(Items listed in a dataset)
- - -

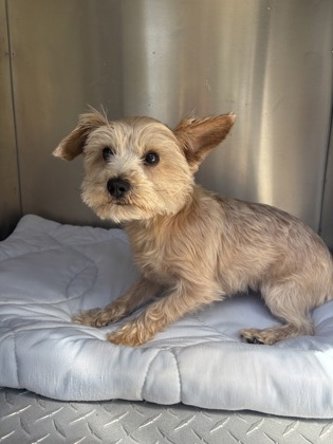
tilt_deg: -9.1
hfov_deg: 53.1
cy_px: 222
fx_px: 333
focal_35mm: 26
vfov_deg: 67.3
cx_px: 166
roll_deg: -4.4
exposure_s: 1/536
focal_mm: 5.96
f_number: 1.6
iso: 50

- - -

Problem details: Print all the records again exactly; do not include any picture.

Reply:
tilt_deg: -9.1
hfov_deg: 53.1
cy_px: 222
fx_px: 333
focal_35mm: 26
vfov_deg: 67.3
cx_px: 166
roll_deg: -4.4
exposure_s: 1/536
focal_mm: 5.96
f_number: 1.6
iso: 50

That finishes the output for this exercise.